--- DOCUMENT SEGMENT ---
+-------+

The hydrogel can also include absorbed medicaments, enhancing chemicals, proteins, and the like, for stimulating local angiogenesis, cell contractility, cell growth, in addition to cell migration, for example. These can include, for example, aFGF (acidic fibroblast growth factor), VEGF (vascular endothelial growth factors), tPA (tissue plasminogen activator), BARK (β-adrenergic receptor kinase), β-blockers, etc. Heparin, or other anticoagulants, such as polyethylene oxide, hirudin, and tissue plasminogen activator, can also be incorporated into the hydrogel prior to implantation in an amount effective to prevent or limit thrombosis.
“Biomaterial” as generally used herein refers to a material intended to interface with biological systems to evaluate, treat, augment, or replace any tissue, organ or function of the body depending on the material, either permanently or temporarily. The terms “biomaterial” and “matrix” are used synonymously herein and mean a cross-linked polymeric network which, depending of the nature of the matrix, can be swollen with water but not dissolved in water, i.e. form a hydrogel which stays in the body for a certain period of time fulfilling certain support functions for traumatized or defective tissue.

+-------+

--- TASK REQUIREMENTS ---
Pick up the passage on hydrogel biomaterials after its last sentence and carry it forward.

--- INFORMATION PROVIDED ---

+-------+

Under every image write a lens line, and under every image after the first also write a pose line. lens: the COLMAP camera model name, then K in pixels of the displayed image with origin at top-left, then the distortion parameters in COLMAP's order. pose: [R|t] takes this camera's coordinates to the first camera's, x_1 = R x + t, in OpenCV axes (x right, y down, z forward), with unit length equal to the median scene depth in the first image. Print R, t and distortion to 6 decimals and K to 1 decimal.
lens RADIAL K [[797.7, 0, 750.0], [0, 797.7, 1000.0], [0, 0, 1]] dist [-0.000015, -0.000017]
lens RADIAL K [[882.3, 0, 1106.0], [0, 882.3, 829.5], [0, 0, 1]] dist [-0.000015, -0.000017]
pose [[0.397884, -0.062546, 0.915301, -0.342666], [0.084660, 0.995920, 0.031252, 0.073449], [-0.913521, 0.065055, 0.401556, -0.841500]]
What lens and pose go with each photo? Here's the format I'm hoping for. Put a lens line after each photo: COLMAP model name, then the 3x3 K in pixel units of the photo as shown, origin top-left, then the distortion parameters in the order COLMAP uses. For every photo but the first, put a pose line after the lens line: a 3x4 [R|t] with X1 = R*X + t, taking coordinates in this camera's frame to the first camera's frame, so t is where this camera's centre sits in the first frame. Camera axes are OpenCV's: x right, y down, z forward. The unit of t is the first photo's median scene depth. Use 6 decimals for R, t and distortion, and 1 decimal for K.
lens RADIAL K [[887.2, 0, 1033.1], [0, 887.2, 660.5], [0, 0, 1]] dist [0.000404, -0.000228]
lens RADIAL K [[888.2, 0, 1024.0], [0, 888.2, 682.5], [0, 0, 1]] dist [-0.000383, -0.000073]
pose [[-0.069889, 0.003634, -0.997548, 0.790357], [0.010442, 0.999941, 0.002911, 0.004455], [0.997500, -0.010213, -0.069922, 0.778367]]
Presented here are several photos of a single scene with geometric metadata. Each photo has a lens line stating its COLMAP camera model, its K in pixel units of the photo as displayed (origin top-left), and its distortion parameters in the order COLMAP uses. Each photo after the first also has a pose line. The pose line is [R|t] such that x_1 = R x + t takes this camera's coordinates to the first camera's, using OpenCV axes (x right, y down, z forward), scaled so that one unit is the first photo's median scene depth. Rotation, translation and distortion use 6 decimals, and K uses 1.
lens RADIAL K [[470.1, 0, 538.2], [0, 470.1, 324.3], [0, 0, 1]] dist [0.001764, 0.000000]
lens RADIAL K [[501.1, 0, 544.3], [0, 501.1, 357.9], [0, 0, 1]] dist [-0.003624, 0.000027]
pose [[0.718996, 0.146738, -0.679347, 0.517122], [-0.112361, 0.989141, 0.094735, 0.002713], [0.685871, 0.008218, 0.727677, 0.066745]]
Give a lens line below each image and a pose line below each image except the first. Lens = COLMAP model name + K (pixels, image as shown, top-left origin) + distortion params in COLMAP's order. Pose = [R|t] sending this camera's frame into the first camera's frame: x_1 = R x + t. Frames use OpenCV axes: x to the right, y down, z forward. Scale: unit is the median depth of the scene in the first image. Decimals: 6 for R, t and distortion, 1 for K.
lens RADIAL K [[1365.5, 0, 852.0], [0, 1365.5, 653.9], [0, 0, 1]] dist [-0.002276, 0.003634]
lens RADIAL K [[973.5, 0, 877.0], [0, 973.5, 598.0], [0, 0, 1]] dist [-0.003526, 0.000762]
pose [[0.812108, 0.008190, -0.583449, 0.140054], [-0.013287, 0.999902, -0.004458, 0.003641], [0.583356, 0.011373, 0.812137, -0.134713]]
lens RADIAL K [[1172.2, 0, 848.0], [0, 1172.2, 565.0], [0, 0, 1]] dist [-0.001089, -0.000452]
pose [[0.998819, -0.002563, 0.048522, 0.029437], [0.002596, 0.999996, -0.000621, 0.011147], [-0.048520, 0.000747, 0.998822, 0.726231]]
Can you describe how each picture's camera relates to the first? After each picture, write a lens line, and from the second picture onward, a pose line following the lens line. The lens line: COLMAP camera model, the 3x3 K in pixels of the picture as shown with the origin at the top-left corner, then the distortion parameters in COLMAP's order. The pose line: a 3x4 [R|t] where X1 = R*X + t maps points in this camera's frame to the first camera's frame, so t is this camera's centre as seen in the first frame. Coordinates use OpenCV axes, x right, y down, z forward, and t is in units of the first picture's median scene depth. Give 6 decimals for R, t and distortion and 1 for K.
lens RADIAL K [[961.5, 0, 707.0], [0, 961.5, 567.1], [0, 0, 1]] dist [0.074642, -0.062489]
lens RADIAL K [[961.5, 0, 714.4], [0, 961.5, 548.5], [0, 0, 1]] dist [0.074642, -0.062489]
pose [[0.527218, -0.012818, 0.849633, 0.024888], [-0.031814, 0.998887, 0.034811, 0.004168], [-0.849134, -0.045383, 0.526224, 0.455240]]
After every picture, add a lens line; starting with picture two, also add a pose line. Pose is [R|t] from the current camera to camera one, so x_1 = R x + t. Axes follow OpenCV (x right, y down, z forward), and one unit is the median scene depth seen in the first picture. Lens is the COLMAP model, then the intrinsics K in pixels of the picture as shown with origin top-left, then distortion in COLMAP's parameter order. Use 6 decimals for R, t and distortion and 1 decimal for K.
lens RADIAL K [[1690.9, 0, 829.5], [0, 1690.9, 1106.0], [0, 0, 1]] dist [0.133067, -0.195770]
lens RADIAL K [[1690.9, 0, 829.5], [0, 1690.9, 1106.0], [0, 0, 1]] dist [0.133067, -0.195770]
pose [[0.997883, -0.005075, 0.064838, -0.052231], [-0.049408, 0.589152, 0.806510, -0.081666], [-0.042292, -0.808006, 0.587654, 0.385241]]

+-------+

--- ANSWER BOX ---
“Functionalize” as generally used herein refers to modifying a molecule in a manner that results in the attachment of a functional group or moiety. For example, a molecule may be Functionalize by the introduction of a molecule which makes the molecule a strong nucleophile or a conjugated unsaturation. Preferably a molecule, for example dextran, is Functionalize to become a thiol, amine, acrylate, or quinone.
“Adhesion site or cell attachment site” as generally used herein refers to a peptide sequence to which a molecule, for example, an adhesion-promoting receptor on the surface of a cell, binds. Examples of adhesion sites include, but are not limited to, the RGD sequence from fibronectin and the YIGSR (SEQ ID NO: 5) sequence from laminin. Preferably adhesion sites are incorporated into the biomaterial by including a substrate domain crosslinked to a matrix.
“Biological activity” as generally used herein refers to functional events mediated by a protein of interest. In some embodiments, this includes events assayed by measuring the interactions of a polypeptide with another polypeptide. It also includes assaying the effect which the protein of interest has on cell growth, differentiation, death, migration, adhesion, interactions with other proteins, enzymatic activity, protein phosphorylation or dephosphorylation, transcription, or translation.
“Sensitive biological molecule” as generally used herein refers to a molecule that is found in a cell, or in a body, or which can be used as a therapeutic for a cell or a body, which may react with other molecules in its presence. Examples of sensitive biological molecules include, but are not limited to, peptides, proteins, nucleic acids, and drugs. Biomaterials can be made in the presence of sensitive biological materials, without adversely affecting the sensitive biological materials.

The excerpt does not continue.